One more for the road

In a time of the distant past where the days were filled with less complexity and the nights dragged on in joyous camaraderie is forever ingrained in my mind. It was a time when worldly existence was full of courtesies.

Now, after much soul searching, I can remember that it was the summer of ’68. What a wild summer that was, especially in Chicago. Having finished the summer courses at the university, I stayed the rest of the summer at our families’ house on Lake Geneva. There, on a late summer night, while visiting college camp, of course, there was a girl. We enjoyed those late summer days until Labor Day, when each of us went our separate ways.

I will always remember how the news of the world seems to suddenly change the perception that societies have of the world.
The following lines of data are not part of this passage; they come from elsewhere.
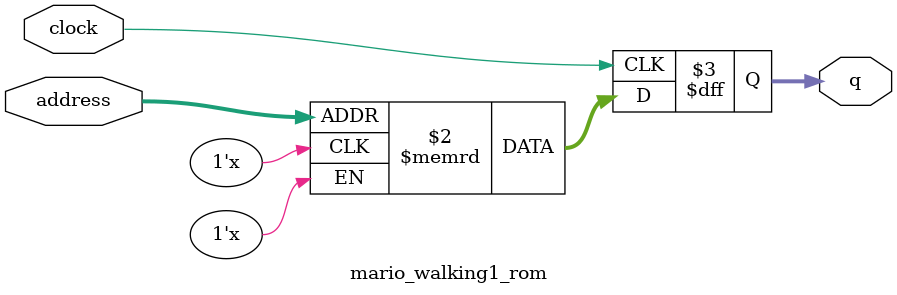
<source format=sv>
module mario_walking1_rom (
	input logic clock,
	input logic [7:0] address,
	output logic [1:0] q
);

logic [1:0] memory [0:255] /* synthesis ram_init_file = "./mario_walking1/mario_walking1.mif" */;

always_ff @ (posedge clock) begin
	q <= memory[address];
end

endmodule

</source>
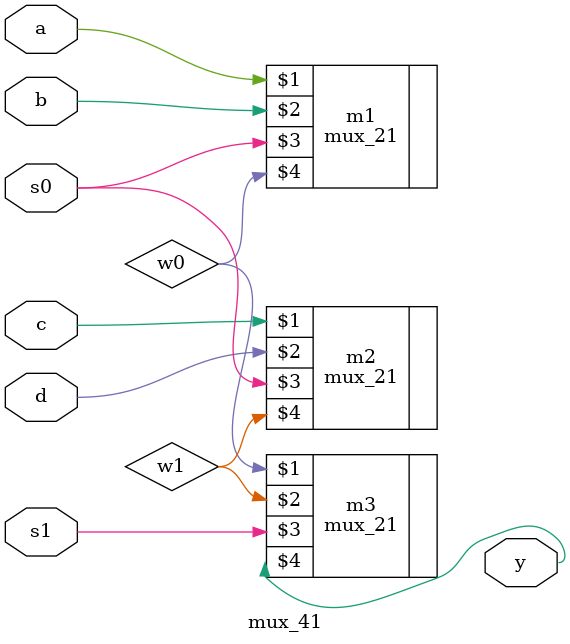
<source format=v>
module mux_41(a,b,c,d,s0,s1,y);

input a,b,c,d,s0,s1;
output y;
wire w0,w1;

mux_21 m1(a,b,s0,w0);
mux_21 m2(c,d,s0,w1);
mux_21 m3(w0,w1,s1,y);

endmodule


</source>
Perhaps the lost incense of the last decade is now inexplicably linked to the onslaught of sociological changes that were beginning to invade the nation.

Since then I have traveled the world and seen firsthand the dire consequences of the sociological changes that began that summer of ’68. We have now tolerated more vulgarity as we condemn Dr. Seuss. Where Mr. Potato Head is no longer a Mr. These and other parodies on the realignment of society are some of the ways that really perplex my generation. Once again, I wonder if today these are the end results of those sociological changes that began so long ago.

The sociological changes that are taking place have actually created more complexities in trying to reorganize society. Where will it end? This is what is so puzzling. When gender reassignment is imposed and when standards from decades ago are no longer acceptable, it is an important reason to sound the alarm bells. Although they may be outdated, abandoning them entirely in the name of advancing society is nothing more than a crime.

Who would have thought 60 years ago that the norms of the society of that time would almost completely disappear? The transformation of those days of innocence to one of more discretion of the viewer, if you will, where the music almost dictated how society would change from one norm to another and when the government applies certain procedures, changes in the curricula have made that society, I would not say, evolve. but change to a point now of no return. A return to those norms that society had so long ago. In a way, some would say it’s a good thing. But, I really wonder how far it will go.